Скажем, мама ушла на работу, когда ребенок сидел на полу и деловито грыз ножку стула. Уход мамы стал для него неожиданностью, и он расплакался. А потом, пока мама не вернулась, он продолжал драматически переживать мамино отсутствие. И те предметы, которыми он манипулировал в мамино отсутствие и на которых он неизбежно оставлял какие-то отметины и следы, становятся отныне особыми, знаковыми предметами - предметами, связанными с маминым уходом. Следовательно, мамин уход становится одной из составляющих первичного мифосемантического облика этих предметов. И отныне всякий раз, когда ребенок вновь берет их в руки, они будут иметь для него соответствующую эмоциональную окраску. Ободранная ножка стула или какая-то игрушка становятся отныне для ребенка особыми ножкой или игрушкой, символизирующими или метящими мамин уход. Отныне это мифосемантически значимые предметы. И таких мифосемантических нагрузок у любого предмета, с которым имеет дело маленький ребенок, может оказаться превеликое множество; по мере дальнейшего освоения мира ребенком каждый предмет окутывается плотными слоями новых мифосемантических измерений.

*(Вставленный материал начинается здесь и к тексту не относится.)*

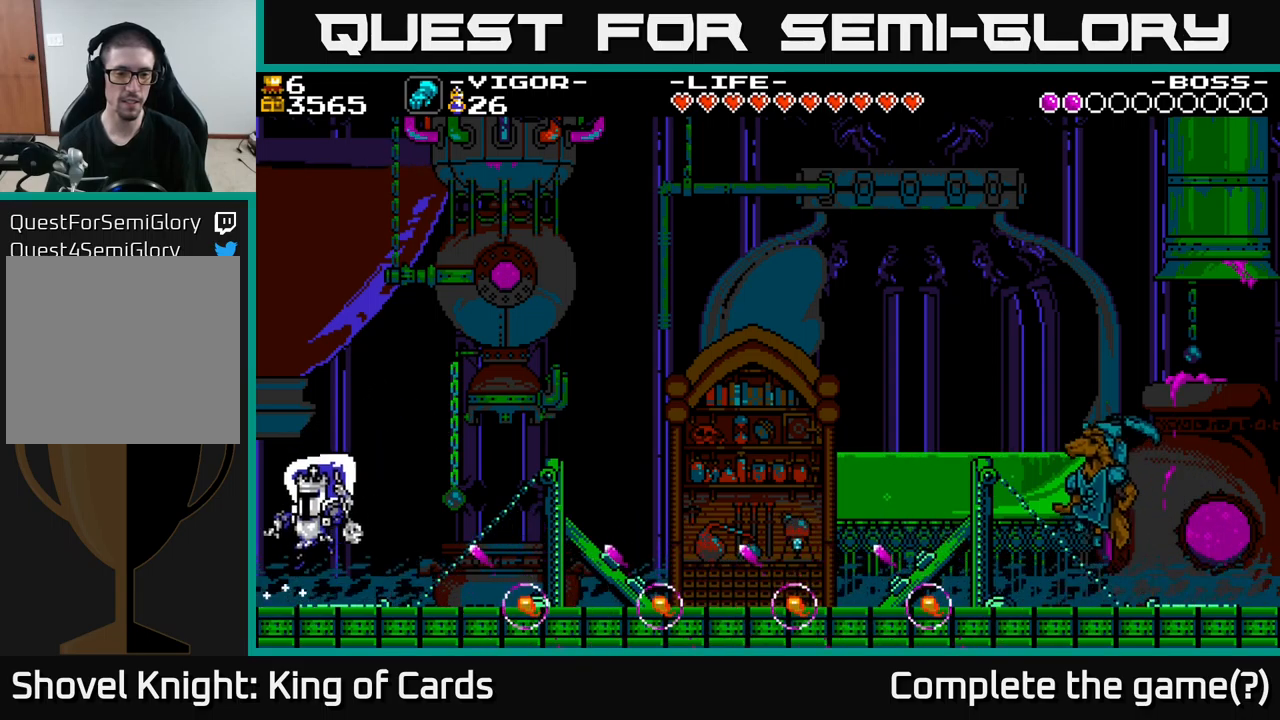
{"buttons": [], "right_stick": "center", "events": [[17, "DPAD_LEFT", "up"], [117, "DPAD_RIGHT", "down"], [167, "DPAD_RIGHT", "up"]]}
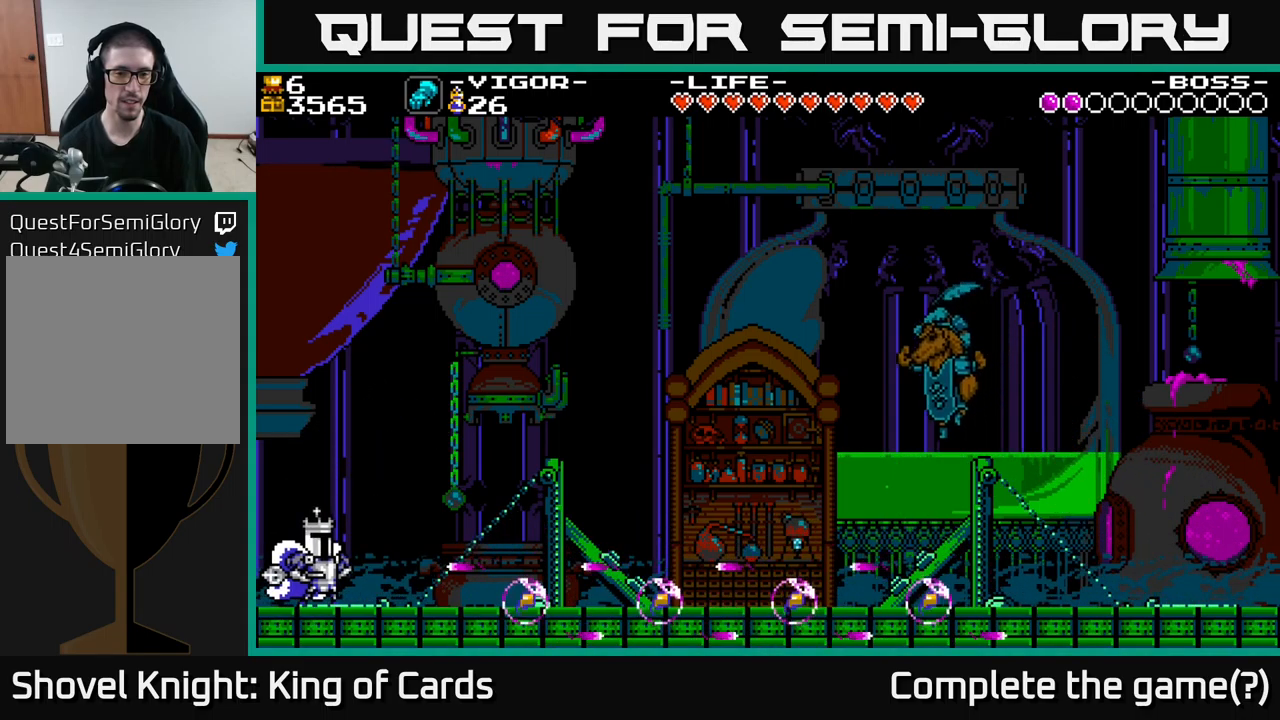
{"buttons": ["R1"], "right_stick": "center", "events": [[450, "R1", "down"]]}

Никто сегодня не будет отрицать тот факт, что непосредственно-эмоциональный контакт со взрослым является важнейшим фактором и стимулом существования ребенка на протяжении всего периода младенчества. И не удивительно, что даже незначительная депривационная ситуация переживается ребенком этого возраста как экзистенциальная драма, сопровождаемая обильными слезами и переживаниями. Нетрудно предположить, что те предметы, которые оказываются у ребенка в руках в моменты такого рода сверхдраматических переживаний, становятся для него в конечном счете знаковыми предметами, т.е. предметами, несущими на себе мифосемантику пережитой им экзистенциальной драмы. Разумеется, лишь после пересечения им некоей возрастной границы, гарантирующей определенный уровень психологической и интеллектуальной зрелости, гарантирующей способность удерживать в памяти индивидуальный образ предмета. А это и есть приблизительно возраст девяти месяцев, когда ребенок впервые перестает относиться к предмету как к существующему "здесь и теперь", но начинает воспринимать предмет диахронически, в
некоей временной перспективе, как некую целостность, обладающую самостоятельной жизнью (впервые начинает искать предмет, исчезающий из поля зрения).
Правда, сама по себе способность удержания образа предмета за пределами отношения "здесь и теперь" возникает и у высших животных, и, в частности, у приматов. Однако именно в точке долговременного удержания образа предмета начинается процесс резкой дивергенции в процессах развития детеныша шимпанзе и человеческого ребенка. Если на предшествующих ступенях развития мы обнаружим, скорее, множество сходных тенденций в их развитии, и лишь в некоторых отношениях - различия, то теперь начинается процесс действительно резкого и подчеркнутого расхождения; уже годовалый и, тем более, полуторагодовалый ребенок демонстрирует такие способы поведения и реагирования на окружающий мир, которые свидетельствуют об интеллектуальной, эмоциональной и психологической пропасти, которая отныне пролегает между развитием детеныша шимпанзе и человеческим ребенком. Именно в промежутке между девятью месяцами и полутора годами формируются некие фундаментальные психологические структуры, обеспечивающие возникновение феномена речевой активности у человеческого ребенка и возникает потребность в освоении культурных норм.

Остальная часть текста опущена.